### Given data
-------------------------

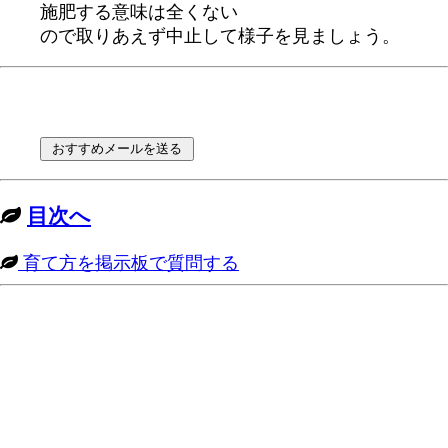
施肥する意味は全くない
ので取りあえず中止して様子を見ましょう。
目次へ
育て方を掲示板で質問する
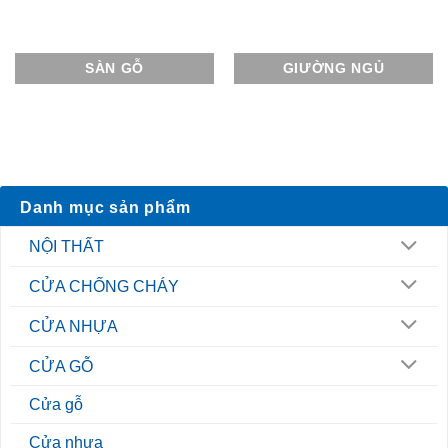
SÀN GỖ
GIƯỜNG NGỦ
Danh mục sản phẩm
NỘI THẤT
CỬA CHỐNG CHÁY
CỬA NHỰA
CỬA GỖ
Cửa gỗ
Cửa nhựa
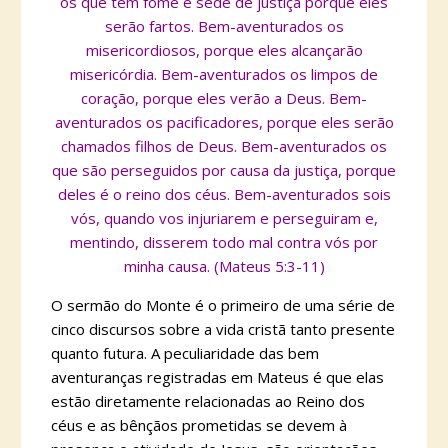
os que têm fome e sede de justiça porque eles
serão fartos.
Bem-aventurados os
misericordiosos, porque eles alcançarão
misericórdia.
Bem-aventurados os limpos de
coração, porque eles verão a Deus.
Bem-
aventurados os pacificadores, porque eles serão
chamados filhos de Deus.
Bem-aventurados os
que são perseguidos por causa da justiça, porque
deles é o reino dos céus.
Bem-aventurados sois
vós, quando vos injuriarem e perseguiram e,
mentindo, disserem todo mal contra vós por
minha causa. (Mateus 5:3-11)
O sermão do Monte é o primeiro de uma série de
cinco discursos sobre a vida cristã tanto presente
quanto futura. A peculiaridade das bem
aventuranças registradas em Mateus é que elas
estão diretamente relacionadas ao Reino dos
céus e as bênçãos prometidas se devem à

-------------------------

### Task details
Go through the data and return each line where the word "porque" appears.

### Response box
os que têm fome e sede de justiça porque eles
misericordiosos, porque eles alcançarão
coração, porque eles verão a Deus.
aventurados os pacificadores, porque eles serão
que são perseguidos por causa da justiça, porque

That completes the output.